◆ The problem:
Give back the full data, retyped precisely.

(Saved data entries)
.....

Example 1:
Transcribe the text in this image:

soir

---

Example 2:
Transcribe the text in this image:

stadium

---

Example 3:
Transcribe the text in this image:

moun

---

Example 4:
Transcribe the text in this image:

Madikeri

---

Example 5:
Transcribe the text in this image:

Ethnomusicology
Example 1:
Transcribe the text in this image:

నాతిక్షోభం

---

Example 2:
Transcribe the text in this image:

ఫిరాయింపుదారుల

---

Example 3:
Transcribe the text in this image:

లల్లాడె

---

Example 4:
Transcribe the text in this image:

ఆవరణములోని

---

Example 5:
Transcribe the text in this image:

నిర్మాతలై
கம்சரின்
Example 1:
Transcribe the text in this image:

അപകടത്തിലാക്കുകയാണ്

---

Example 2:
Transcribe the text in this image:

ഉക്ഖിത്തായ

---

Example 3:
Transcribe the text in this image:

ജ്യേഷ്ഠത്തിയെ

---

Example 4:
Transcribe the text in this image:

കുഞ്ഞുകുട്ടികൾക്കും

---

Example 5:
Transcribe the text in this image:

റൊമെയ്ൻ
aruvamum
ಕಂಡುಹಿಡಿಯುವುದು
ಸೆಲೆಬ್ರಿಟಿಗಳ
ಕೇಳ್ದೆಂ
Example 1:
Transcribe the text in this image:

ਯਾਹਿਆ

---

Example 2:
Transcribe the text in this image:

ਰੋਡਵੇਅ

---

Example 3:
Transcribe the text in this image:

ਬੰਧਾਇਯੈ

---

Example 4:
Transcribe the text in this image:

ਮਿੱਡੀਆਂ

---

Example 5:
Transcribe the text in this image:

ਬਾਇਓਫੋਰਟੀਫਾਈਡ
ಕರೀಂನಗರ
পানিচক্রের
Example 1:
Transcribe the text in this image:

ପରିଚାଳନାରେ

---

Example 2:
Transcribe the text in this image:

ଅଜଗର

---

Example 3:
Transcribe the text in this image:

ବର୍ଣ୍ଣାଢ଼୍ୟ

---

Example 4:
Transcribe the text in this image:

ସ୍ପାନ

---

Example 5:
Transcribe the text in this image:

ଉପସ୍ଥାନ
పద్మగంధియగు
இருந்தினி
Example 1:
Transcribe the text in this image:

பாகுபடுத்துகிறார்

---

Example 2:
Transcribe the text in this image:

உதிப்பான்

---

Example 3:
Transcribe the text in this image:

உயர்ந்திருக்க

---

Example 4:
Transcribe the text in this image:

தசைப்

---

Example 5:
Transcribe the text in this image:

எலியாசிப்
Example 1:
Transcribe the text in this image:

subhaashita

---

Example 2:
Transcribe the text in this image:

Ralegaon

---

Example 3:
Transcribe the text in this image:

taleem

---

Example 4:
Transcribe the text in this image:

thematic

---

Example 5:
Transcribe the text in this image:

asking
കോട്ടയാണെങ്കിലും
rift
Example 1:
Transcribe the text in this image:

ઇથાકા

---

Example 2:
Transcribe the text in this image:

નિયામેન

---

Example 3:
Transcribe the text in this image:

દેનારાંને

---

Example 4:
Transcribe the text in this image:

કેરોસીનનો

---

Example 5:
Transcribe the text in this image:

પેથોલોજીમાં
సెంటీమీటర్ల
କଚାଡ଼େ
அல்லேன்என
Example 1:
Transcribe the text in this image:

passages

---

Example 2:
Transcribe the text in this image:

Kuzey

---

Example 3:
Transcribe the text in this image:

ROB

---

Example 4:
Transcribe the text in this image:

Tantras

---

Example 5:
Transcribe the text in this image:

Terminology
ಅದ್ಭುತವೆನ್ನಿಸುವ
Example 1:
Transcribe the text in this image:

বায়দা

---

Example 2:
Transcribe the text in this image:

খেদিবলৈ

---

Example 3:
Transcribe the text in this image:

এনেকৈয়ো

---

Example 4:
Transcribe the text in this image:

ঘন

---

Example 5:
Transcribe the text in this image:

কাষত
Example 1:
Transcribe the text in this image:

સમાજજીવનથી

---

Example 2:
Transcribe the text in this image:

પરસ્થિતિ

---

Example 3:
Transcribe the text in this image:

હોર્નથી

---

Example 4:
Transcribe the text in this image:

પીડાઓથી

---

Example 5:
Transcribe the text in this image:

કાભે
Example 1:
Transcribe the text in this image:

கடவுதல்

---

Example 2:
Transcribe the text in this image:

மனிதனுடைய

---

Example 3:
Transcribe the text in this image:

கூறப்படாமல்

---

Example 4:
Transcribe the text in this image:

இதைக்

.....

◆ Response to this exercise:
Example 1:
Transcribe the text in this image:

soir

---

Example 2:
Transcribe the text in this image:

stadium

---

Example 3:
Transcribe the text in this image:

moun

---

Example 4:
Transcribe the text in this image:

Madikeri

---

Example 5:
Transcribe the text in this image:

Ethnomusicology
Example 1:
Transcribe the text in this image:

నాతిక్షోభం

---

Example 2:
Transcribe the text in this image:

ఫిరాయింపుదారుల

---

Example 3:
Transcribe the text in this image:

లల్లాడె

---

Example 4:
Transcribe the text in this image:

ఆవరణములోని

---

Example 5:
Transcribe the text in this image:

నిర్మాతలై
கம்சரின்
Example 1:
Transcribe the text in this image:

അപകടത്തിലാക്കുകയാണ്

---

Example 2:
Transcribe the text in this image:

ഉക്ഖിത്തായ

---

Example 3:
Transcribe the text in this image:

ജ്യേഷ്ഠത്തിയെ

---

Example 4:
Transcribe the text in this image:

കുഞ്ഞുകുട്ടികൾക്കും

---

Example 5:
Transcribe the text in this image:

റൊമെയ്ൻ
aruvamum
ಕಂಡುಹಿಡಿಯುವುದು
ಸೆಲೆಬ್ರಿಟಿಗಳ
ಕೇಳ್ದೆಂ
Example 1:
Transcribe the text in this image:

ਯਾਹਿਆ

---

Example 2:
Transcribe the text in this image:

ਰੋਡਵੇਅ

---

Example 3:
Transcribe the text in this image:

ਬੰਧਾਇਯੈ

---

Example 4:
Transcribe the text in this image:

ਮਿੱਡੀਆਂ

---

Example 5:
Transcribe the text in this image:

ਬਾਇਓਫੋਰਟੀਫਾਈਡ
ಕರೀಂನಗರ
পানিচক্রের
Example 1:
Transcribe the text in this image:

ପରିଚାଳନାରେ

---

Example 2:
Transcribe the text in this image:

ଅଜଗର

---

Example 3:
Transcribe the text in this image:

ବର୍ଣ୍ଣାଢ଼୍ୟ

---

Example 4:
Transcribe the text in this image:

ସ୍ପାନ

---

Example 5:
Transcribe the text in this image:

ଉପସ୍ଥାନ
పద్మగంధియగు
இருந்தினி
Example 1:
Transcribe the text in this image:

பாகுபடுத்துகிறார்

---

Example 2:
Transcribe the text in this image:

உதிப்பான்

---

Example 3:
Transcribe the text in this image:

உயர்ந்திருக்க

---

Example 4:
Transcribe the text in this image:

தசைப்

---

Example 5:
Transcribe the text in this image:

எலியாசிப்
Example 1:
Transcribe the text in this image:

subhaashita

---

Example 2:
Transcribe the text in this image:

Ralegaon

---

Example 3:
Transcribe the text in this image:

taleem

---

Example 4:
Transcribe the text in this image:

thematic

---

Example 5:
Transcribe the text in this image:

asking
കോട്ടയാണെങ്കിലും
rift
Example 1:
Transcribe the text in this image:

ઇથાકા

---

Example 2:
Transcribe the text in this image:

નિયામેન

---

Example 3:
Transcribe the text in this image:

દેનારાંને

---

Example 4:
Transcribe the text in this image:

કેરોસીનનો

---

Example 5:
Transcribe the text in this image:

પેથોલોજીમાં
సెంటీమీటర్ల
କଚାଡ଼େ
அல்லேன்என
Example 1:
Transcribe the text in this image:

passages

---

Example 2:
Transcribe the text in this image:

Kuzey

---

Example 3:
Transcribe the text in this image:

ROB

---

Example 4:
Transcribe the text in this image:

Tantras

---

Example 5:
Transcribe the text in this image:

Terminology
ಅದ್ಭುತವೆನ್ನಿಸುವ
Example 1:
Transcribe the text in this image:

বায়দা

---

Example 2:
Transcribe the text in this image:

খেদিবলৈ

---

Example 3:
Transcribe the text in this image:

এনেকৈয়ো

---

Example 4:
Transcribe the text in this image:

ঘন

---

Example 5:
Transcribe the text in this image:

কাষত
Example 1:
Transcribe the text in this image:

સમાજજીવનથી

---

Example 2:
Transcribe the text in this image:

પરસ્થિતિ

---

Example 3:
Transcribe the text in this image:

હોર્નથી

---

Example 4:
Transcribe the text in this image:

પીડાઓથી

---

Example 5:
Transcribe the text in this image:

કાભે
Example 1:
Transcribe the text in this image:

கடவுதல்

---

Example 2:
Transcribe the text in this image:

மனிதனுடைய

---

Example 3:
Transcribe the text in this image:

கூறப்படாமல்

---

Example 4:
Transcribe the text in this image:

இதைக்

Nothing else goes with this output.